Making Requests From A Spouse In A Non-irritating Manner
A woman complained bitterly to me sometime ago. In her opinion, her husband has, after a few years of marriage, turned into a hard-hearted man. Her reason was that, anytime she made a request, he either turned it down outright or granted it roughly or unhappily. Such common requests as feeding allowance or notification to visit were unattended to or harshly turned down.
As I inquired further, I discovered two things: The man was not really wicked as she thought, but had grown to be highly impatient, due to the pressures of life. Most times, he was tensed up and was not in the mood to listen to requests made by his wife. Secondly, the woman had no idea of how to politely request for anything. She would barge into him and demand whatever she needed. Her tone and words were highly insensitive and her requests badly timed.
Wives that brashly make demands from their husbands are more likely to receive unfavourable responses. When making financial requests from a man who is still in the lower or middle class of the financial ladder, a wife should do so with a tone and body language that will make the man feel that his wife appreciates his efforts to provide for her and the family. A request such as “there is no more rice in the house o. You better give me the money now o before you go out o,” will most likely stir up anger and resentment than a request made with such words as “honey, you are trying. Can you make some money available to buy some rice in the house?”
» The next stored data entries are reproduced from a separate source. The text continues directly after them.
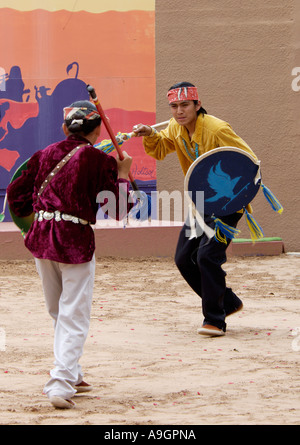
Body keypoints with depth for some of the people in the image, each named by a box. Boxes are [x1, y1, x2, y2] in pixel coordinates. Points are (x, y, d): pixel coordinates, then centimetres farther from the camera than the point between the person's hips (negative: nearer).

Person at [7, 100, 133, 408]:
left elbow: (17, 195, 11)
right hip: (76, 241, -5)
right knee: (74, 317, -3)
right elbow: (119, 209, -7)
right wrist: (123, 173, 4)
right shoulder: (100, 161, -5)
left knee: (58, 313, 20)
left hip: (41, 239, 5)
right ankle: (60, 384, -16)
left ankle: (70, 375, 28)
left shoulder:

It is also very important for a woman to know when to make requests. When a man is tired and has just returned from work, what he needs immediately is the woman’s love, care, attention and respect. Every woman should realise that God designed her to be a helper and not a tension multiplier. Knowing when to make requests, as a wife and making them lovingly and in a respectful manner are signs of maturity.
Now, let’s go to the men. Many men, especially African men, find it difficult to ask their wives politely for anything. Some reason that as the heads of their homes, they are entitled to everything that belongs to their wives. They, therefore, live with and make requests from their wives like a boss and not like a KIND leader.
They make their requests in an authoritative manner that compels their spouses to obey, not out of love but because ‘oga’ has commanded. Instead of politely asking for a glass of water for example, some men may yell in the wife’s direction, “give me water quickly. I am very thirsty.”
I always tell Christian men that the moment one surrenders his life to Christ, he has been translated from his culture and ethnicity into the Kingdom of God, where God’s principles reign supreme. The culture of the man being high in the clouds with his wife way below his feet cannot build a symbiotically healthy marital relationship.
The traditional man may find it difficult to lovingly request a favour from his wife, but a civilized and kind man realises that his wife is his partner in progress and deliberately trains himself into treating her as such. Men should avoid bossing their wives, while making demands. Instead of storming the kitchen to demand for your meal, you can lovingly request for it.
A strong man is one who has respect for his wife’s feelings, while a weak man does not. Spouses should learn to make requests from one another in love and not as if there is a war, even if there was a previous disagreement. Love you.